L'ignorance des autorités sa situation expliquent que l'on déclare à Madama que de retour au Mali - pays où il n'a plus personne ! - il pourra faire les mêmes études qu'à l'ISVT ! Je vois bien Madama arriver à Bamako, avec les 300 euros offerts généreusement par la France pour sa réinsertion, avec ses troubles cognitifs, taper à la porte d'une école et recommencer une scolarité ! Si la situation n'était pas aussi tragique on en rirait !

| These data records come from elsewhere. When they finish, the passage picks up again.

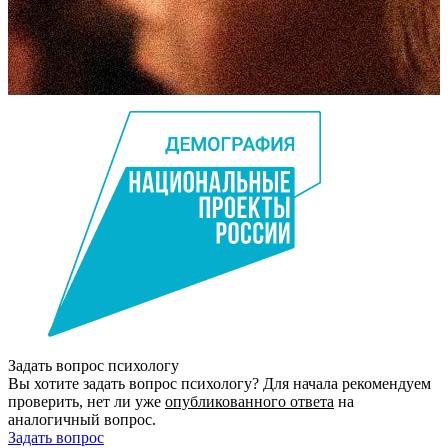
Задать вопрос психологу
Вы хотите задать вопрос психологу? Для начала рекомендуем
проверить, нет ли уже
опубликованного ответа
на
аналогичный вопрос.
Задать вопрос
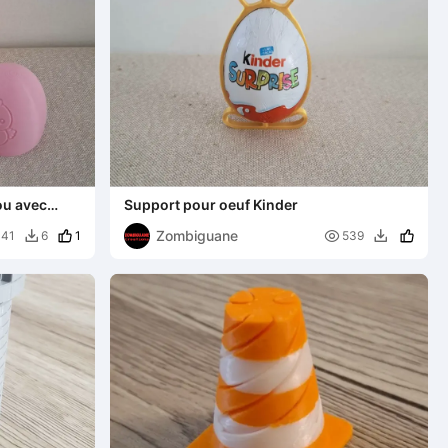
ou avec
Support pour oeuf Kinder
Zombiguane
1

441
6
539


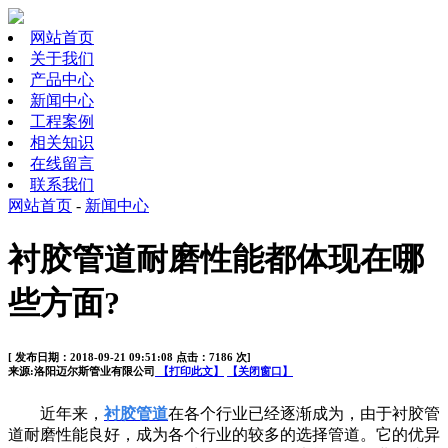
网站首页
关于我们
产品中心
新闻中心
工程案例
相关知识
在线留言
联系我们
网站首页
-
新闻中心
衬胶管道耐磨性能都体现在哪
些方面?
[ 发布日期：2018-09-21 09:51:08 点击：7186 次]
来源:洛阳迈尔斯管业有限公司
【打印此文】
【关闭窗口】
近年来，
衬胶管道
在各个行业已经逐渐成为，由于衬胶管
道耐磨性能良好，成为各个行业的较多的选择管道。它的优异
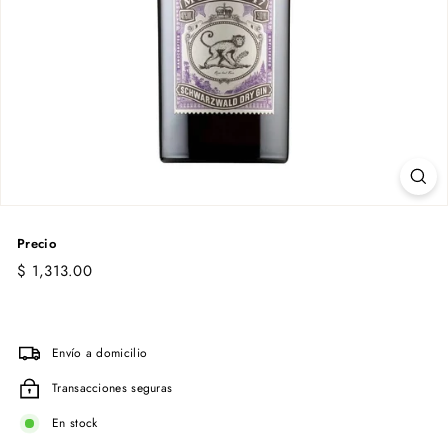
Precio
Precio
$
$ 1,313.00
habitual
1,313.00
Envío a domicilio
Transacciones seguras
En stock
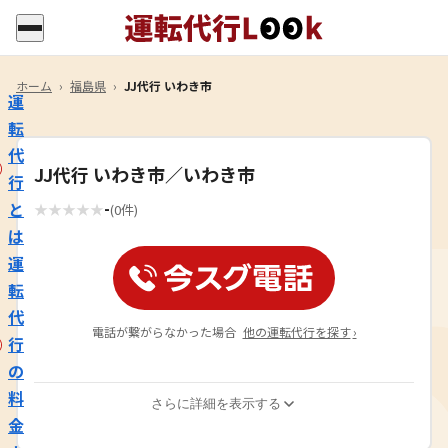
ホーム
›
福島県
›
JJ代行 いわき市
運
転
代
JJ代行 いわき市／いわき市
行
-
と
★
★
★
★
★
(0件)
は
運
転
代
電話が繋がらなかった場合
他の運転代行を探す
›
行
の
料
さらに詳細を表示する
金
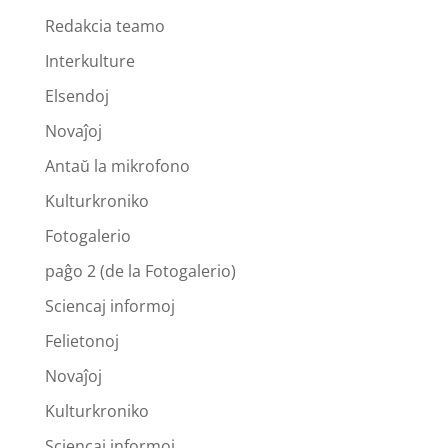
Redakcia teamo
Interkulture
Elsendoj
Novaĵoj
Antaŭ la mikrofono
Kulturkroniko
Fotogalerio
paĝo 2 (de la Fotogalerio)
Sciencaj informoj
Felietonoj
Novaĵoj
Kulturkroniko
Sciencaj informoj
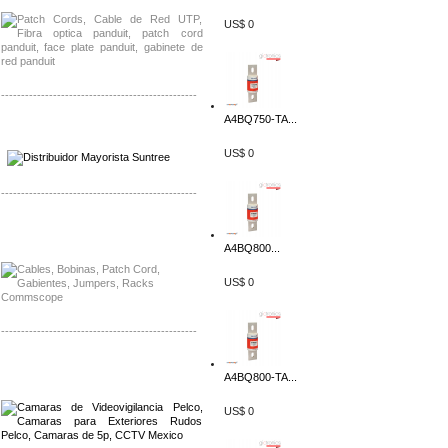
US$ 0
-------------------------------------------------
A4BQ750-TA...
Distribuidor SMA, Mayorista SMA
Distribuidor Pelco, Mayorista Pelco
US$ 0
-------------------------------------------------
Distribuidor Solis, Mayorista Solis
Distribuidor Meraki, Mayorista Meraki
A4BQ800...
US$ 0
-------------------------------------------------
Distribuidor Qnap, Mayorista Qnap
A4BQ800-TA...
Distribuidor Aerohive, Mayorista Aerohive
US$ 0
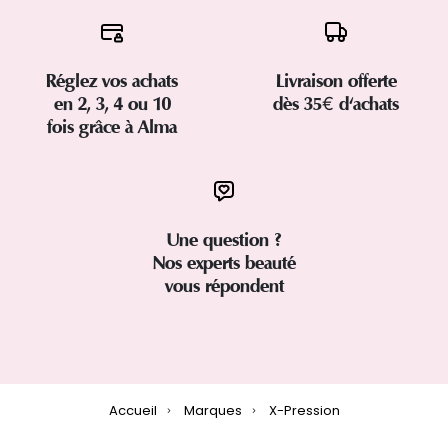
Réglez vos achats
Livraison offerte
en 2, 3, 4 ou 10
dès 35€ d'achats
fois grâce à Alma
Une question ?
Nos experts beauté
vous répondent
Accueil
Marques
X-Pression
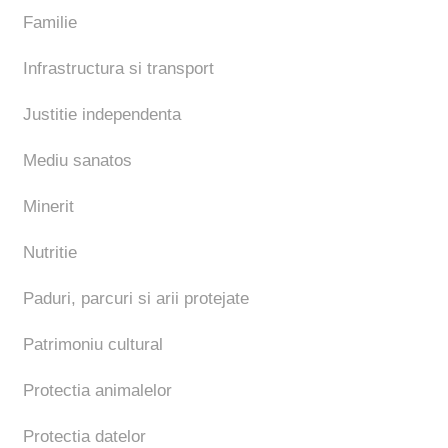
Familie
Infrastructura si transport
Justitie independenta
Mediu sanatos
Minerit
Nutritie
Paduri, parcuri si arii protejate
Patrimoniu cultural
Protectia animalelor
Protectia datelor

Enfin, cette lutte montre comment le préfet, représentant de l'Etat, juge les libertés fondamentales et notamment la liberté d'expression. Le premier exemple que je reprend fais suite à votre demande d’excuses publiques pour le terme « racisme d’état », qui n’a rien à voir avec « état raciste »  ce que vous semblez ignorer. Je cite le passage de la déclaration du 17 février :

« Parler de racisme d'état, de racisme institutionnel peut faire débat, nous le concevons et nous acceptons le débat. En revanche, il ne peut être nullement condamné et sanctionné par une demande d'excuse publique. La question que vous nous posez n'est pas : est ce que le racisme d'état est le bon terme, mais est ce qu'on à le droit de l'utiliser. Cela nous semble être un abus de pouvoir et une atteinte très dangereuse à la liberté d'expression. ». Nous n’avons accusé personne de racisme ! Néanmoins, les pratiques discriminatoires existent bien en France, aussi dans nos institutions. Le reconnaître c’est déjà un premier pas pour les combattre. Je me demande si un ressortissant Suisse, Anglais, Etats-Uniens ou un riche étranger devant faire les mêmes démarches subiraient la même suspicion sur ces papiers !

Le deuxième exemple est votre réponse à la pétition que vous ne trouvez pas crédible car les plus de 37 000 signataires ne connaissent pas Madama ! J’espère que les signataires des pétitions pour les Ouïgours les connaissent bien car on pourrait douter du massacre de ce peuple ! Les signataires de pétition seront heureux d’apprendre comment leur soutien est pris en compte !

Enfin, nous en avons appris aussi sur le fonctionnement de la justice. Les avocats qui ont plaidé pour Madama ont fait ce qu’ils pouvaient, sauf celui commis d’office lors de sa garde à vue qui d’après le compte rendu d’audition n’a ni souhaité voir Madama avant, ni consulter son dossier, ni intervenir ! Malheureusement, nous n’avons pas les moyens de mobiliser des cabinets d’avocats, de mener des investigations au Mali pour retrouver les traces de l’histoire de Madama. Les avocats ont fait ce qu’ils ont pu et je tiens à les remercier pour leur travail. En revanche, je remarque que quand on est accusé de violence, accusé par le parquet d’usage illégal de passeport diplomatique et d’avoir produit un faux pour obtenir un passeport de service, comme c’est le cas dans l’affaire Benalla… on reste en liberté et on peut continuer d’exercer une activité. Madama, lui, est profondément honnête, il n’a jamais fait de faux, demande juste une vie simple et tranquille….. et pour cela il est « accusé de troubles à l’ordre publique », est incarcéré en centre de rétention et peut-être expulsé dans un pays où il n’a plus rien ! Ce n’est plus une double peine pour des innocents, mais une triple peine !

Pour finir, tous nos remerciements aux soutiens."